Document segment
··········

John Reed comes back the States, and Earth, after the heady first year of the Revolution for this excellent, sober analysis of some of the issues preventing U.S. workers from engaging in the class struggle, and the failures of the Socialist Party. Full of Reed’s keen usual observations, and new insights gained with real-world experience.
‘A New Appeal’ by John Reed from The Revolutionary Age. Vol. 1, No. 14. January 18, 1919.
It is time for American Socialists to do a little painful thinking. For my own satisfaction I should like to set down here what I think about the American Socialist Movement.
From my observations in different parts of the country, I should say that, roughly, the American Socialist Party is composed of two main elements:
1. American petty bourgeois (clerks, shopkeepers, administrative officers of small business, a few farmers); and American intellectuals (journalists, mainly).
2. Foreign-born workers; foreign-born intellectuals.
The most significant facts in the American Labor Movement are the American Federation of Labor and the IWW. These two organizations prove that political Socialism has very little attraction for the American working- man; in fact, they prove that the American workman is opposed to Socialism.
Why?
Let us consider first the American Federation of Labor. This is a purely economic organization, whose power consists in the fact that it defends certain workers against the assaults of the capitalist class, which by raising the cost of living and depressive relative wages, is always attempting to reduce the working class to the condition of peonage. Above all, men who work with their hands are practical, and the American Federation of Labor offers a practical program.
By reason of the history of this country, its boundless lands and natural resources, the stupendous growth of its cities, the immeasurable opportunities presented for energetic individuals in the immense demand for food, manufactured goods, and means of transportation, and the fluidity of social boundaries, the American worker has always believed, consciously or unconsciously, that he can become a millionaire or an eminent statesman.
This is expressed in the saying, once heard often but now less frequently that “any American boy can be President.” …
The American worker knows that this country is owned and controlled by “the Trusts.” But he does not realize that the day of universal opportunity has passed. He believes, consciously or unconsciously, that he can still rise above the working class, and above his fellows. And because many thousands believe this, their unanimous sentiment is opposed to any system, like Socialism, which wishes to destroy their imagined opportunity….

··········

Information shown
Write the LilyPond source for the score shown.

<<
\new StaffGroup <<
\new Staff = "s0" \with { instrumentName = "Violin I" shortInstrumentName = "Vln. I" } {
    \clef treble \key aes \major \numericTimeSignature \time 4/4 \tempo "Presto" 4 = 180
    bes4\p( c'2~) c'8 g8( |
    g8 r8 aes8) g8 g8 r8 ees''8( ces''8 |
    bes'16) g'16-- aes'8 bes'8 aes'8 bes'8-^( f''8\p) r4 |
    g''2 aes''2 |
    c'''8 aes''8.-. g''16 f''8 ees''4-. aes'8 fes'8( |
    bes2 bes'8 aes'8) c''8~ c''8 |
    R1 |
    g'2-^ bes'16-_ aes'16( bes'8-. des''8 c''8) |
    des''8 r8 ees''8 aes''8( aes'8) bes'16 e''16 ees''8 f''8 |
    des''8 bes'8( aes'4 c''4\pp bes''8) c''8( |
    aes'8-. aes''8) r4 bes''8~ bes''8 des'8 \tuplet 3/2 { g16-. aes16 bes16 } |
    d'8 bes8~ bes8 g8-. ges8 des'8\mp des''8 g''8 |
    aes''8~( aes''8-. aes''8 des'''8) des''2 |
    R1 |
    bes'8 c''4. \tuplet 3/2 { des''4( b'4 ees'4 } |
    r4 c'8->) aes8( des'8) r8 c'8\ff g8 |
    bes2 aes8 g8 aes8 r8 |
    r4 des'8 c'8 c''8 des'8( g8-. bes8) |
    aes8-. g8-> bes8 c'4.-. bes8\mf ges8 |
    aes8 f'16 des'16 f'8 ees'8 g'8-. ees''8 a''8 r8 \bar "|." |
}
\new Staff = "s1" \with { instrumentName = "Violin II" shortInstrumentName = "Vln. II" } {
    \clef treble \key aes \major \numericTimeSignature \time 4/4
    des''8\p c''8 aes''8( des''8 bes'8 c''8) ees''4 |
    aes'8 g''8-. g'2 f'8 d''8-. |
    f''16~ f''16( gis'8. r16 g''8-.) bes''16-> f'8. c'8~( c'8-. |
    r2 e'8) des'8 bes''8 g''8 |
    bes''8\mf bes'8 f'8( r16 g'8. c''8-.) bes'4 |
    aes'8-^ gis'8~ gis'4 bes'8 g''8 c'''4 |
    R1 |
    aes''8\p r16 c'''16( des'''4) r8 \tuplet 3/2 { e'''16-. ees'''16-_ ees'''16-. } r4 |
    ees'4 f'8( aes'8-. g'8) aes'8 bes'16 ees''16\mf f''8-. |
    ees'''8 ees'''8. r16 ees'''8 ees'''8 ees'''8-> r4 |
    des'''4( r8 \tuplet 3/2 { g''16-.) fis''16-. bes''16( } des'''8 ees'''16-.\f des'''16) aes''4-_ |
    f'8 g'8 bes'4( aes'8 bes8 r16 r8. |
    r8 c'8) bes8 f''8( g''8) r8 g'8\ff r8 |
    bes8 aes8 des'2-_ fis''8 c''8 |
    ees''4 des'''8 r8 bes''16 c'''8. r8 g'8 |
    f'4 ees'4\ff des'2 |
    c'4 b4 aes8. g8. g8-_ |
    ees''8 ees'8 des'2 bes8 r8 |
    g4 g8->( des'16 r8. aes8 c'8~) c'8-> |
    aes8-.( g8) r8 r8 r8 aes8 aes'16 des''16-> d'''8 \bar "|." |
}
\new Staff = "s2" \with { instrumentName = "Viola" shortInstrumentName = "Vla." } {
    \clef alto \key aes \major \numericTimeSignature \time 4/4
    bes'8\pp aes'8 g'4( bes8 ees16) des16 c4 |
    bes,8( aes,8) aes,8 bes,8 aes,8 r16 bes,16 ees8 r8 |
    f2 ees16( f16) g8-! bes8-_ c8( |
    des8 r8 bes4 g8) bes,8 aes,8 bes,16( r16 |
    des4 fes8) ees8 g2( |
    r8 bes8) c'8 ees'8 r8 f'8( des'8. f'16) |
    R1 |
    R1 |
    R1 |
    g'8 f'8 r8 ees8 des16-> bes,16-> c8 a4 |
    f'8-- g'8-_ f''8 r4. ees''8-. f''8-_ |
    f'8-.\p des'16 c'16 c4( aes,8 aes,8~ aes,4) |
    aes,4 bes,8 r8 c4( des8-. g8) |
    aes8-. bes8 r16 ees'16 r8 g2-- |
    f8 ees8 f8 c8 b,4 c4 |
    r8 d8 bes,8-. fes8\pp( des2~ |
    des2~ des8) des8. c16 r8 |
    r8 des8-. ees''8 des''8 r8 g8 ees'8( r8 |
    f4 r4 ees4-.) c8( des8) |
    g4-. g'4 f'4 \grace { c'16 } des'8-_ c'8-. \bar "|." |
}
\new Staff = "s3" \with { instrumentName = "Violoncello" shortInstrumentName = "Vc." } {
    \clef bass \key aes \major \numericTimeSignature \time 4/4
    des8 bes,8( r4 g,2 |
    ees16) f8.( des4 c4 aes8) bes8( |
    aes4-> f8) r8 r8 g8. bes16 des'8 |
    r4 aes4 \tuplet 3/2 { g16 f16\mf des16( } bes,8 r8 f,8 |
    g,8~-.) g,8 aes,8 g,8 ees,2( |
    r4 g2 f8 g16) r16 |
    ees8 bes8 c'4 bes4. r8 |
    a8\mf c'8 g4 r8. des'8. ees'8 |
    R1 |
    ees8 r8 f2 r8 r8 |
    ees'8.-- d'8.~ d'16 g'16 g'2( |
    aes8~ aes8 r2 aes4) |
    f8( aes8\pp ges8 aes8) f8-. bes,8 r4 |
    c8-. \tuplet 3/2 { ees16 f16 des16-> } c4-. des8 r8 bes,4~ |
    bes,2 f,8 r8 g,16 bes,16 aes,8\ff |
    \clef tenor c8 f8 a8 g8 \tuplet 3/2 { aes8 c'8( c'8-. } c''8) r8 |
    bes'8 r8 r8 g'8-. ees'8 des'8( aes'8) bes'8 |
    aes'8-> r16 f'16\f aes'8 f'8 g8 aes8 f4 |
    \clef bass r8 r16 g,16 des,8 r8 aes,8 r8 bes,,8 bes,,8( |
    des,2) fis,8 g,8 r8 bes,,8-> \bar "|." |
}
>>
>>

··········

Given request A
In the essay on American socialism, render this sentence in Spanish: "It is time for American Socialists to do a little painful thinking."
Given request B
Carry on the essay on American socialism, beginning right after its last sentence.
The records are separate material from the essay on American socialism above.

Right answer A
Es hora de que los socialistas estadounidenses hagan un esfuerzo de reflexión, aunque resulte doloroso.

Right answer B
Moreover, although the American worker is profoundly disgusted with the dominant Democratic or Republican Parties, and if you ask him what he thinks of such-and-such a political candidate, will say, “Oh, he’s just a dirty politician. They’re all alike — they make promises, but they never do anything when they get elected;” although the American workers knows that Congress, the State Legislatures and the City Councils are used by business interests for their own selfish purposes — still he does not know how to answer when he is told, “Well, if you don’t like your officials, vote for somebody you do like. You are the boss. This is a free country.”
The American worker still thinks politically instead of economically. No one has ever been able to tell him, in a way which he understands, that in our state of society the vote is almost powerless. As I have said, he knows that the men he elects to political office are dominated by Big Business after they get elected; but he doesn’t realize that unless he, the worker, takes away the power of Big Business before he elects his representatives, those representatives will always be bought — or if they are honest, they will always be powerless. Why doesn’t the American worker vote the Socialist ticket? In the first place, he probably doesn’t like Socialism, which means to him only a system worked out in foreign countries, not born of his own particular needs and opposed to “democracy” and “fair play,” which is the way he has been taught to characterize the institutions of this country. In the second place, if he has become conscious of his class interests, voting for the Socialist Party seems to him impractical. “They won’t win,” he says, “it will just be ‘throwing away my vote.’”
Of course he does not see that voting for a candidate who promises and does not perform is just as much “throwing away his vote” as voting the Socialist ticket.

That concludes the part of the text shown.